- **TASK STATEMENT**:
Return every line of text in the records below word for word, leaving out the pictures.

··· RECORDS SUPPLIED ···

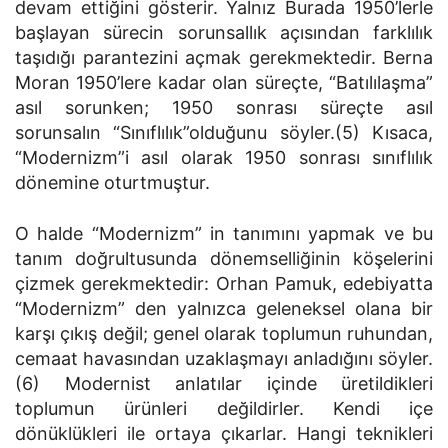
devam ettiğini gösterir. Yalnız Burada 1950’lerle
başlayan sürecin sorunsallık açısından farklılık
taşıdığı parantezini açmak gerekmektedir. Berna
Moran 1950’lere kadar olan süreçte, “Batılılaşma”
asıl sorunken; 1950 sonrası süreçte asıl
sorunsalın “Sınıflılık”olduğunu söyler.(5) Kısaca,
“Modernizm”i asıl olarak 1950 sonrası sınıflılık
dönemine oturtmuştur.
O halde “Modernizm” in tanımını yapmak ve bu
tanım doğrultusunda dönemselliğinin köşelerini
çizmek gerekmektedir: Orhan Pamuk, edebiyatta
“Modernizm” den yalnızca geleneksel olana bir
karşı çıkış değil; genel olarak toplumun ruhundan,
cemaat havasından uzaklaşmayı anladığını söyler.
(6) Modernist anlatılar içinde üretildikleri
toplumun ürünleri değildirler. Kendi içe
dönüklükleri ile ortaya çıkarlar. Hangi teknikleri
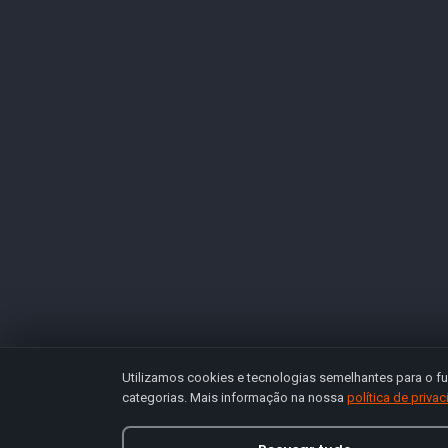
Utilizamos cookies e tecnologias semelhantes para o fu
categorias. Mais informação na nossa
política de priva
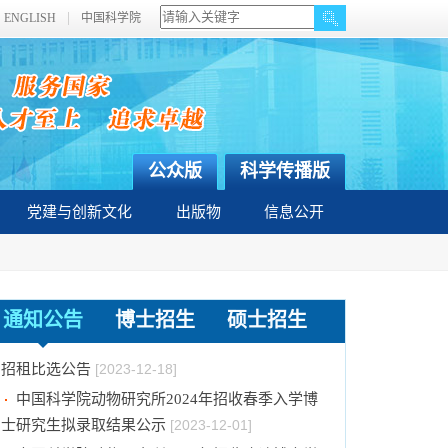
ENGLISH
中国科学院
公众版
科学传播版
党建与创新文化
出版物
信息公开
关于拟通过中国科学院提名2023年度国家科学
技术奖项目的公示
[2024-01-03]
通知公告
博士招生
硕士招生
中国科学院动物研究所国家动物博物馆文创商店
招租比选公告
[2023-12-18]
中国科学院动物研究所2024年招收春季入学博
士研究生拟录取结果公示
[2023-12-01]
中国科学院动物研究所2024年招收攻读博士学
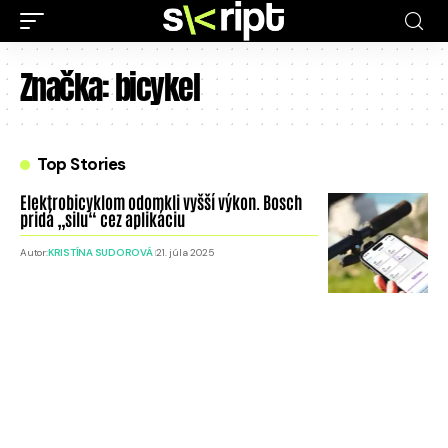
Značka:
bicykel
Top Stories
Elektrobicyklom odomkli vyšší výkon. Bosch
pridá „silu“ cez aplikáciu
Autor:
KRISTÍNA SUDOROVÁ
21. júla 2025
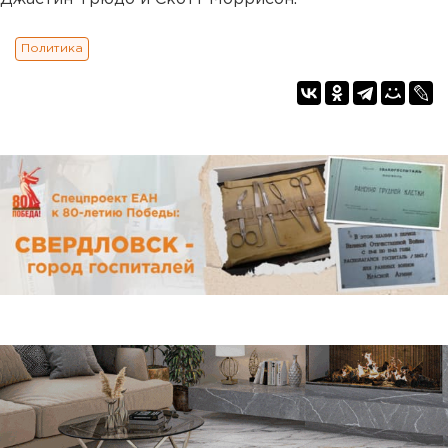
Политика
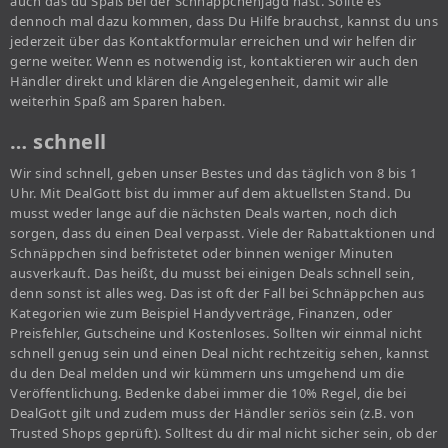
auch das du Spaß bei der Schnäppchenjagd hast. Sollte es
dennoch mal dazu kommen, dass Du Hilfe brauchst, kannst du uns
jederzeit über das Kontaktformular erreichen und wir helfen dir
gerne weiter. Wenn es notwendig ist, kontaktieren wir auch den
Händler direkt und klären die Angelegenheit, damit wir alle
weiterhin Spaß am Sparen haben.
… schnell
Wir sind schnell, geben unser Bestes und das täglich von 8 bis 1
Uhr. Mit DealGott bist du immer auf dem aktuellsten Stand. Du
musst weder lange auf die nächsten Deals warten, noch dich
sorgen, dass du einen Deal verpasst. Viele der Rabattaktionen und
Schnäppchen sind befristetet oder binnen weniger Minuten
ausverkauft. Das heißt, du musst bei einigen Deals schnell sein,
denn sonst ist alles weg. Das ist oft der Fall bei Schnäppchen aus
Kategorien wie zum Beispiel Handyverträge, Finanzen, oder
Preisfehler, Gutscheine und Kostenloses. Sollten wir einmal nicht
schnell genug sein und einen Deal nicht rechtzeitig sehen, kannst
du den Deal melden und wir kümmern uns umgehend um die
Veröffentlichung. Bedenke dabei immer die 10% Regel, die bei
DealGott gilt und zudem muss der Händler seriös sein (z.B. von
Trusted Shops geprüft). Solltest du dir mal nicht sicher sein, ob der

···

- **EXERCISE RESULT**:
devam ettiğini gösterir. Yalnız Burada 1950’lerle
başlayan sürecin sorunsallık açısından farklılık
taşıdığı parantezini açmak gerekmektedir. Berna
Moran 1950’lere kadar olan süreçte, “Batılılaşma”
asıl sorunken; 1950 sonrası süreçte asıl
sorunsalın “Sınıflılık”olduğunu söyler.(5) Kısaca,
“Modernizm”i asıl olarak 1950 sonrası sınıflılık
dönemine oturtmuştur.
O halde “Modernizm” in tanımını yapmak ve bu
tanım doğrultusunda dönemselliğinin köşelerini
çizmek gerekmektedir: Orhan Pamuk, edebiyatta
“Modernizm” den yalnızca geleneksel olana bir
karşı çıkış değil; genel olarak toplumun ruhundan,
cemaat havasından uzaklaşmayı anladığını söyler.
(6) Modernist anlatılar içinde üretildikleri
toplumun ürünleri değildirler. Kendi içe
dönüklükleri ile ortaya çıkarlar. Hangi teknikleri
Utilizamos cookies e tecnologias semelhantes para o fu
categorias. Mais informação na nossa
política de priva
ENGLISH
中国科学院
公众版
科学传播版
党建与创新文化
出版物
信息公开
关于拟通过中国科学院提名2023年度国家科学
技术奖项目的公示
[2024-01-03]
通知公告
博士招生
硕士招生
中国科学院动物研究所国家动物博物馆文创商店
招租比选公告
[2023-12-18]
中国科学院动物研究所2024年招收春季入学博
士研究生拟录取结果公示
[2023-12-01]
中国科学院动物研究所2024年招收攻读博士学
Značka:
bicykel
Top Stories
Elektrobicyklom odomkli vyšší výkon. Bosch
pridá „silu“ cez aplikáciu
Autor:
KRISTÍNA SUDOROVÁ
21. júla 2025
Политика
auch das du Spaß bei der Schnäppchenjagd hast. Sollte es
dennoch mal dazu kommen, dass Du Hilfe brauchst, kannst du uns
jederzeit über das Kontaktformular erreichen und wir helfen dir
gerne weiter. Wenn es notwendig ist, kontaktieren wir auch den
Händler direkt und klären die Angelegenheit, damit wir alle
weiterhin Spaß am Sparen haben.
… schnell
Wir sind schnell, geben unser Bestes und das täglich von 8 bis 1
Uhr. Mit DealGott bist du immer auf dem aktuellsten Stand. Du
musst weder lange auf die nächsten Deals warten, noch dich
sorgen, dass du einen Deal verpasst. Viele der Rabattaktionen und
Schnäppchen sind befristetet oder binnen weniger Minuten
ausverkauft. Das heißt, du musst bei einigen Deals schnell sein,
denn sonst ist alles weg. Das ist oft der Fall bei Schnäppchen aus
Kategorien wie zum Beispiel Handyverträge, Finanzen, oder
Preisfehler, Gutscheine und Kostenloses. Sollten wir einmal nicht
schnell genug sein und einen Deal nicht rechtzeitig sehen, kannst
du den Deal melden und wir kümmern uns umgehend um die
Veröffentlichung. Bedenke dabei immer die 10% Regel, die bei
DealGott gilt und zudem muss der Händler seriös sein (z.B. von
Trusted Shops geprüft). Solltest du dir mal nicht sicher sein, ob der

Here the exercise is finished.